Extraia todas as linhas dos registros abaixo e reproduza-as sem alterar nada.
━━━━━ Seção de dados
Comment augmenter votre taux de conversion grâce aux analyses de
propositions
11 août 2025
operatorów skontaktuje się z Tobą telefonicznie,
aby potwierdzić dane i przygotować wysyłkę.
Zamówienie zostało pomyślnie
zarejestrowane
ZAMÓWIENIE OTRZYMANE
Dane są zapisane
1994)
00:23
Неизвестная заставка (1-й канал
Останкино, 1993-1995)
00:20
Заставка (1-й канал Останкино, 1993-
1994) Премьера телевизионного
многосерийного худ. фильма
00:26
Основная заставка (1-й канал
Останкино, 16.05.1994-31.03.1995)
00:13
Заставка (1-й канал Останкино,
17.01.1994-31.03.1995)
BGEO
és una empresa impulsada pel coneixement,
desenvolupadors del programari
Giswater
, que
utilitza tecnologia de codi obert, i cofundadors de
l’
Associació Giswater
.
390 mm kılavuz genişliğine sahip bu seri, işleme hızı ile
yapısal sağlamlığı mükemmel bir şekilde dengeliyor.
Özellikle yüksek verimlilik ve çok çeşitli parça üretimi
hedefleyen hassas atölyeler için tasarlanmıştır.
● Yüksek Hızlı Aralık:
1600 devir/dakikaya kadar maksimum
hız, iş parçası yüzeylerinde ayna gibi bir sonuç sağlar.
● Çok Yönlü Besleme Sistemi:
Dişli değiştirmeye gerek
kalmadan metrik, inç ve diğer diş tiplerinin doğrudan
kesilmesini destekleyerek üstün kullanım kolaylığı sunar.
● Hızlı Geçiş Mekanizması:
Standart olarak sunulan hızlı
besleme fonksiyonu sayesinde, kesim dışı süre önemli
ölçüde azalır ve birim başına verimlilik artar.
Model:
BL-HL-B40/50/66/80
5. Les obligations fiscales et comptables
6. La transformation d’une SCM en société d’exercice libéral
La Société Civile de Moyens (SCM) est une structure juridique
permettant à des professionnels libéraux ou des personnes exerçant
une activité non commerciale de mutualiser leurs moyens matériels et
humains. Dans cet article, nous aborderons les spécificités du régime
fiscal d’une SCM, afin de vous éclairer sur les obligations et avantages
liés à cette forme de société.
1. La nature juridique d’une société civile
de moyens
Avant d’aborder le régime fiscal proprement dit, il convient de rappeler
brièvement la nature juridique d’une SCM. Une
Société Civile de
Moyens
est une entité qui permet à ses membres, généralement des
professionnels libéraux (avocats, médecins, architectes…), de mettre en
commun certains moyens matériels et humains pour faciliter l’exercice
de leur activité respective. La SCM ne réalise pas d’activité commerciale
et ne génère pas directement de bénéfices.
━━━━━━━━━━
*Resultado abaixo*
Comment augmenter votre taux de conversion grâce aux analyses de
propositions
11 août 2025
operatorów skontaktuje się z Tobą telefonicznie,
aby potwierdzić dane i przygotować wysyłkę.
Zamówienie zostało pomyślnie
zarejestrowane
ZAMÓWIENIE OTRZYMANE
Dane są zapisane
1994)
00:23
Неизвестная заставка (1-й канал
Останкино, 1993-1995)
00:20
Заставка (1-й канал Останкино, 1993-
1994) Премьера телевизионного
многосерийного худ. фильма
00:26
Основная заставка (1-й канал
Останкино, 16.05.1994-31.03.1995)
00:13
Заставка (1-й канал Останкино,
17.01.1994-31.03.1995)
BGEO
és una empresa impulsada pel coneixement,
desenvolupadors del programari
Giswater
, que
utilitza tecnologia de codi obert, i cofundadors de
l’
Associació Giswater
.
390 mm kılavuz genişliğine sahip bu seri, işleme hızı ile
yapısal sağlamlığı mükemmel bir şekilde dengeliyor.
Özellikle yüksek verimlilik ve çok çeşitli parça üretimi
hedefleyen hassas atölyeler için tasarlanmıştır.
● Yüksek Hızlı Aralık:
1600 devir/dakikaya kadar maksimum
hız, iş parçası yüzeylerinde ayna gibi bir sonuç sağlar.
● Çok Yönlü Besleme Sistemi:
Dişli değiştirmeye gerek
kalmadan metrik, inç ve diğer diş tiplerinin doğrudan
kesilmesini destekleyerek üstün kullanım kolaylığı sunar.
● Hızlı Geçiş Mekanizması:
Standart olarak sunulan hızlı
besleme fonksiyonu sayesinde, kesim dışı süre önemli
ölçüde azalır ve birim başına verimlilik artar.
Model:
BL-HL-B40/50/66/80
5. Les obligations fiscales et comptables
6. La transformation d’une SCM en société d’exercice libéral
La Société Civile de Moyens (SCM) est une structure juridique
permettant à des professionnels libéraux ou des personnes exerçant
une activité non commerciale de mutualiser leurs moyens matériels et
humains. Dans cet article, nous aborderons les spécificités du régime
fiscal d’une SCM, afin de vous éclairer sur les obligations et avantages
liés à cette forme de société.
1. La nature juridique d’une société civile
de moyens
Avant d’aborder le régime fiscal proprement dit, il convient de rappeler
brièvement la nature juridique d’une SCM. Une
Société Civile de
Moyens
est une entité qui permet à ses membres, généralement des
professionnels libéraux (avocats, médecins, architectes…), de mettre en
commun certains moyens matériels et humains pour faciliter l’exercice
de leur activité respective. La SCM ne réalise pas d’activité commerciale
et ne génère pas directement de bénéfices.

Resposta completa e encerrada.